■ **ABOUT THIS TASK**:
Find how many lines in the entries below carry the word "fbtn" and answer with only that figure.

Entries taken from a collection
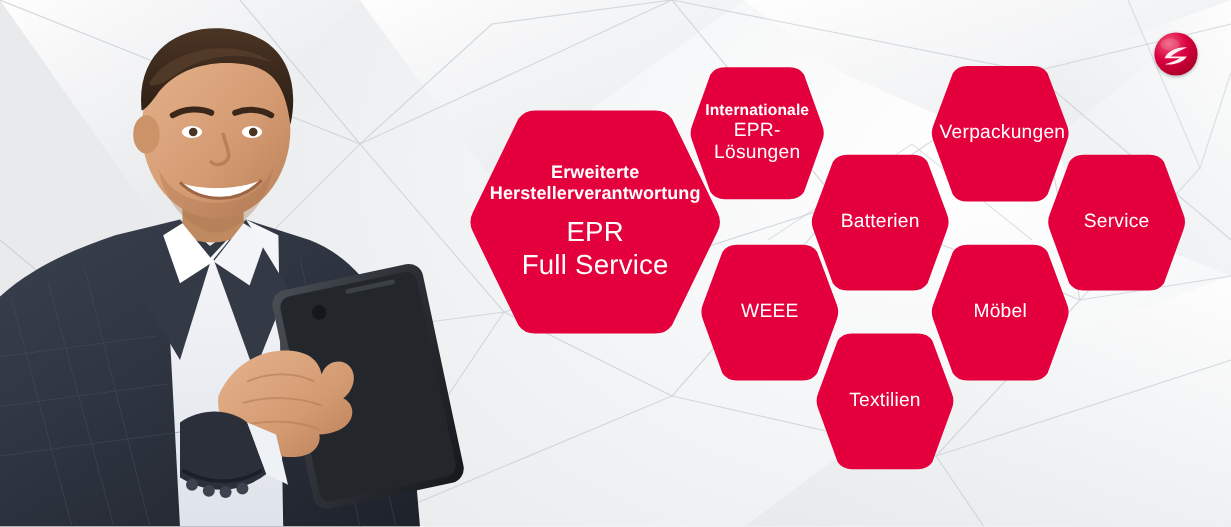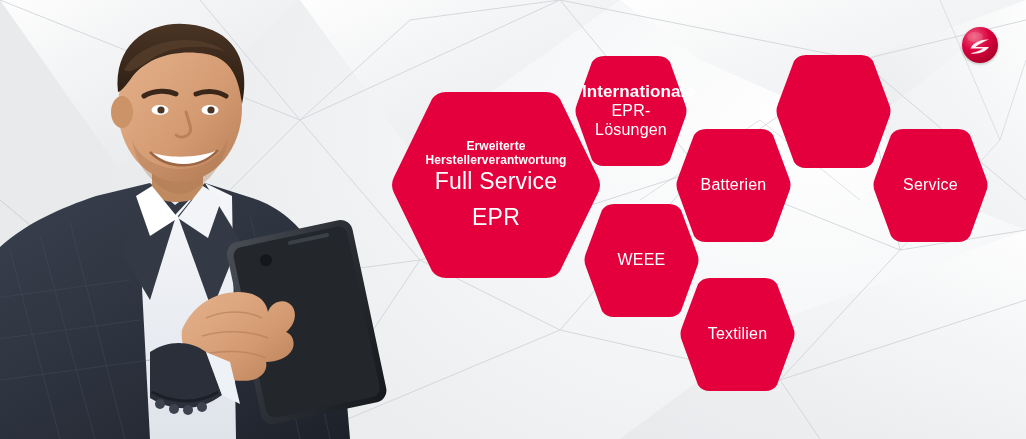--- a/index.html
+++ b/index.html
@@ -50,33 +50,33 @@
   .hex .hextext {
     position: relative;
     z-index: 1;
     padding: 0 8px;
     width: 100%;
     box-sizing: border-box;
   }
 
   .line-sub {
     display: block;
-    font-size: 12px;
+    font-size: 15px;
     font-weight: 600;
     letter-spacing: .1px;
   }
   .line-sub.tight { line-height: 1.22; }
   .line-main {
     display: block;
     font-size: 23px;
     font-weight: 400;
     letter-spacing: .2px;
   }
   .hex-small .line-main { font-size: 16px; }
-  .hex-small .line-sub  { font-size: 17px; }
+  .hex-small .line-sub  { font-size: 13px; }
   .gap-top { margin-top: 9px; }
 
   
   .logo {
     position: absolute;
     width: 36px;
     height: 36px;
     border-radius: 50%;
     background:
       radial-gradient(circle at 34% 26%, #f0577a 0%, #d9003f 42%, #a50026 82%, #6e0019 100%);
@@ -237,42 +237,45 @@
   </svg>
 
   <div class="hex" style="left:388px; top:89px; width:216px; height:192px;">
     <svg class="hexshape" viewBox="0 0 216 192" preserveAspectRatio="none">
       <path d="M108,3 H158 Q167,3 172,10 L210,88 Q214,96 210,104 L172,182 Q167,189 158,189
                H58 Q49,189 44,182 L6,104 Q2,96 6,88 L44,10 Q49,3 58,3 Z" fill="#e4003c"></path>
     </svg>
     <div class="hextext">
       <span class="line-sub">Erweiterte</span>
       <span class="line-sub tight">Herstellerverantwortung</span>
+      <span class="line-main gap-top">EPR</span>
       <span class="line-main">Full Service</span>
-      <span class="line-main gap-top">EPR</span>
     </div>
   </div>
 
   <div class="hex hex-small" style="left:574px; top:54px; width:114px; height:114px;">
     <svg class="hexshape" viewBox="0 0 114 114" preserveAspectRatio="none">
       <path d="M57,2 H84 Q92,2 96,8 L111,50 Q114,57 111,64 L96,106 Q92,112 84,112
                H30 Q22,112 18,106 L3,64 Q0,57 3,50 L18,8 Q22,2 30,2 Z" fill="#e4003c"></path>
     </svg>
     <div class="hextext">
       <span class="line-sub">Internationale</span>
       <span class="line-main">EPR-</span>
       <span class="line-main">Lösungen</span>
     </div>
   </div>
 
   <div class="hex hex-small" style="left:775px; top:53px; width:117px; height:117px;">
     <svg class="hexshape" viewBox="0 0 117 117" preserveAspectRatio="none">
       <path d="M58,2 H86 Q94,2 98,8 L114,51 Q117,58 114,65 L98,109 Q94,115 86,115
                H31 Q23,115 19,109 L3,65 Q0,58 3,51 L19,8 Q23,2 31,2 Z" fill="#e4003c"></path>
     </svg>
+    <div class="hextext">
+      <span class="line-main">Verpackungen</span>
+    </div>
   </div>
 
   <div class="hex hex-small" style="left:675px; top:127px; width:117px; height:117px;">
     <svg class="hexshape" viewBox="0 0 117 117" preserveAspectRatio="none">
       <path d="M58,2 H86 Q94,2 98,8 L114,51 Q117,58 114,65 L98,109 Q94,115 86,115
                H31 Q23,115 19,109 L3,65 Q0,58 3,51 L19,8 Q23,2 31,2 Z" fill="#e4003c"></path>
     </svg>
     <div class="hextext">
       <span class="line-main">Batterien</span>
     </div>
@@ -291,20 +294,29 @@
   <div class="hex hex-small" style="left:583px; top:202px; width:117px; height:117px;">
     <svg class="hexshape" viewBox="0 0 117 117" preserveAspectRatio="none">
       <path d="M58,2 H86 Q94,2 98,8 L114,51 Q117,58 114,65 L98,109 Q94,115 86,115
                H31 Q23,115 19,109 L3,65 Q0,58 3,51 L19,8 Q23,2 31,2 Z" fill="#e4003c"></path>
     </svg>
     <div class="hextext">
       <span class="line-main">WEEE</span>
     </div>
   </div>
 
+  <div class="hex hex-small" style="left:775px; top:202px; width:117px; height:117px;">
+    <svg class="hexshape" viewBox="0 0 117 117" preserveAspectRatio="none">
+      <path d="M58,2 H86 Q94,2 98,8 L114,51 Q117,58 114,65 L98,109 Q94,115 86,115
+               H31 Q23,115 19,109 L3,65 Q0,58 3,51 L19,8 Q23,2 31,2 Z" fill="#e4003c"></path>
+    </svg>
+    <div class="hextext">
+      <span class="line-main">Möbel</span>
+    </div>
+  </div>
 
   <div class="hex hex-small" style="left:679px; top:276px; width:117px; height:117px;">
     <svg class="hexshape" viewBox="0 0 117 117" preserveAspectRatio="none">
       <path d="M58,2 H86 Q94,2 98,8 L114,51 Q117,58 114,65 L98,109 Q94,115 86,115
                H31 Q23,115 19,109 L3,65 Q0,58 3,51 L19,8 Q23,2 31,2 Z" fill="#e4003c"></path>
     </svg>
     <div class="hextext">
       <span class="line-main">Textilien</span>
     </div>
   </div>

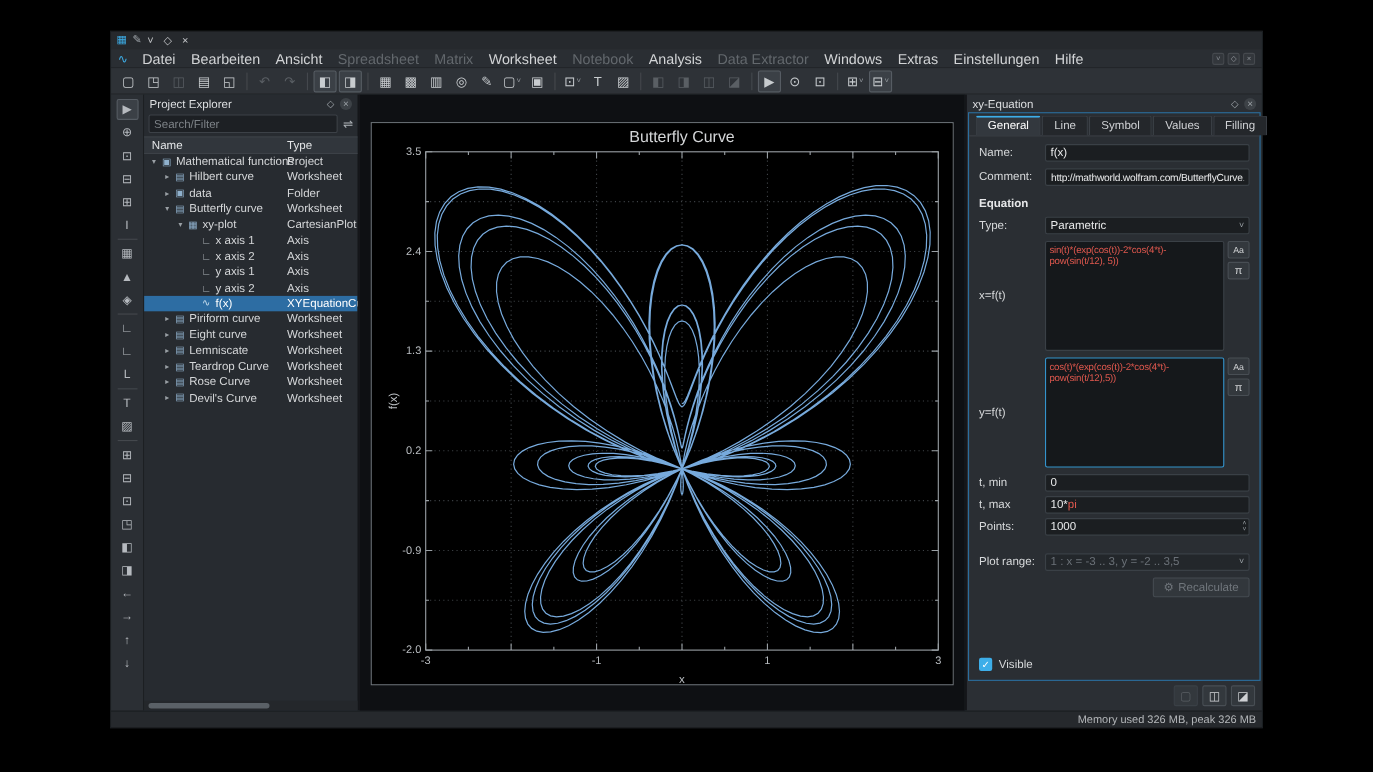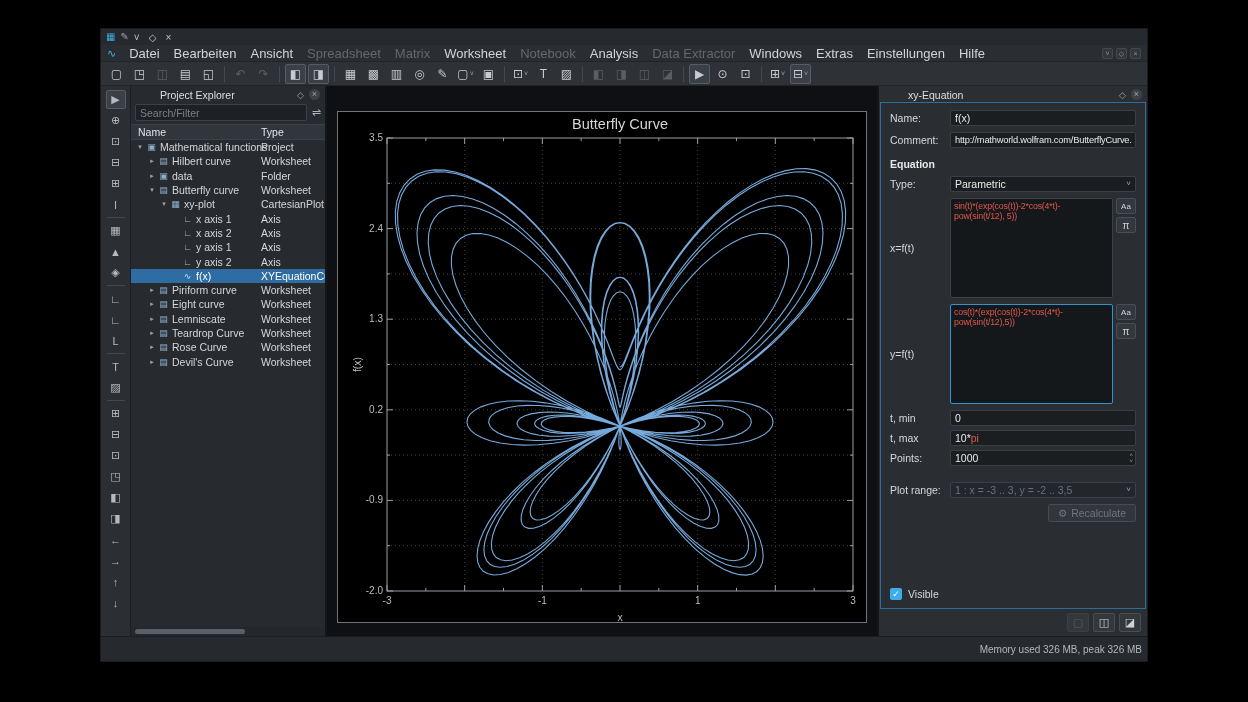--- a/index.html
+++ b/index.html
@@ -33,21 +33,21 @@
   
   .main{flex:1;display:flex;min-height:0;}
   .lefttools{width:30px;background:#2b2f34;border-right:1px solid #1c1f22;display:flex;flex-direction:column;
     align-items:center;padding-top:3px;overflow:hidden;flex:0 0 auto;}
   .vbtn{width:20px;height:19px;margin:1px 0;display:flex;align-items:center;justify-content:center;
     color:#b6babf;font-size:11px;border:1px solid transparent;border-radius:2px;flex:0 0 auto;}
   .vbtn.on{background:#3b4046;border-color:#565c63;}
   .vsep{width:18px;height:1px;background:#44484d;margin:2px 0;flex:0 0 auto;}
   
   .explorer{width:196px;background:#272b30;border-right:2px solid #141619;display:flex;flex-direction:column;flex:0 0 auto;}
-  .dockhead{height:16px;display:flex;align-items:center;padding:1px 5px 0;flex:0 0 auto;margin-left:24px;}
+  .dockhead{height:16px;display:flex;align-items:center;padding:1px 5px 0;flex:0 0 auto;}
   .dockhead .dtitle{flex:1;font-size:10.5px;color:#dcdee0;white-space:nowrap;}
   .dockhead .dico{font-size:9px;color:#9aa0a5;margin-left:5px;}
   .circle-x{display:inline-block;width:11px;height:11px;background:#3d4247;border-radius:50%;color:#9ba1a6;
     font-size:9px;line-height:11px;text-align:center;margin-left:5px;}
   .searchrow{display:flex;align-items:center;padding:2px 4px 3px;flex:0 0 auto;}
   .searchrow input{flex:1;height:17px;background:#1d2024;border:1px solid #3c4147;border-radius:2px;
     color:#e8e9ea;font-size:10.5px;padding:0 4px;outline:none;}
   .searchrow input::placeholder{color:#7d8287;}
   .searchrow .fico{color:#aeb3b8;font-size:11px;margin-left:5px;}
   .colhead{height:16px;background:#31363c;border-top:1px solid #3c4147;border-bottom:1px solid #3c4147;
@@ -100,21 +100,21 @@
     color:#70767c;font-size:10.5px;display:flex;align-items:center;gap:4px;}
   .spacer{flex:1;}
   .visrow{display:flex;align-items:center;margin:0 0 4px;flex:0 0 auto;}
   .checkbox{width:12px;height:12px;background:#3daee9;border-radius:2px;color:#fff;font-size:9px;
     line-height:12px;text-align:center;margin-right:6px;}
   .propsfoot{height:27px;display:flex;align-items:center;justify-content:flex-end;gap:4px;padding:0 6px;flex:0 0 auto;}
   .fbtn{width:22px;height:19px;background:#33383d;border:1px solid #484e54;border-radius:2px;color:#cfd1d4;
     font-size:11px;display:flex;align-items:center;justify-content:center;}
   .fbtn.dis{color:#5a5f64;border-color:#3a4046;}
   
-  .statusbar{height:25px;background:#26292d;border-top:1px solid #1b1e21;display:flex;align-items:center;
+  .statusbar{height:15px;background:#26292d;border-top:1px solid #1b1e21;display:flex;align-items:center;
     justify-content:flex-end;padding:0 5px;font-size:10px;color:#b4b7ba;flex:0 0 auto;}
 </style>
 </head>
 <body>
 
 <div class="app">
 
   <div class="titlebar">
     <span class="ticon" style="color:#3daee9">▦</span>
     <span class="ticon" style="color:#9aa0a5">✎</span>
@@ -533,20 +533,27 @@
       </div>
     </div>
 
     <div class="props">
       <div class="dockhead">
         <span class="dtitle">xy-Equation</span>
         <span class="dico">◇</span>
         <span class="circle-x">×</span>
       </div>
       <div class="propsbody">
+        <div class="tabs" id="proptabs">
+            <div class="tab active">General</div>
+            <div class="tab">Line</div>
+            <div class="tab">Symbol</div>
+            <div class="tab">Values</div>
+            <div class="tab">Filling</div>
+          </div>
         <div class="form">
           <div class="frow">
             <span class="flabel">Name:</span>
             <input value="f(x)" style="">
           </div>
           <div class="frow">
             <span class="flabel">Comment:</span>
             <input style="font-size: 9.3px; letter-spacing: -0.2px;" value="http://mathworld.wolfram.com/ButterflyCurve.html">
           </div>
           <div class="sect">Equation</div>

■ **WRITTEN ANSWER**:
2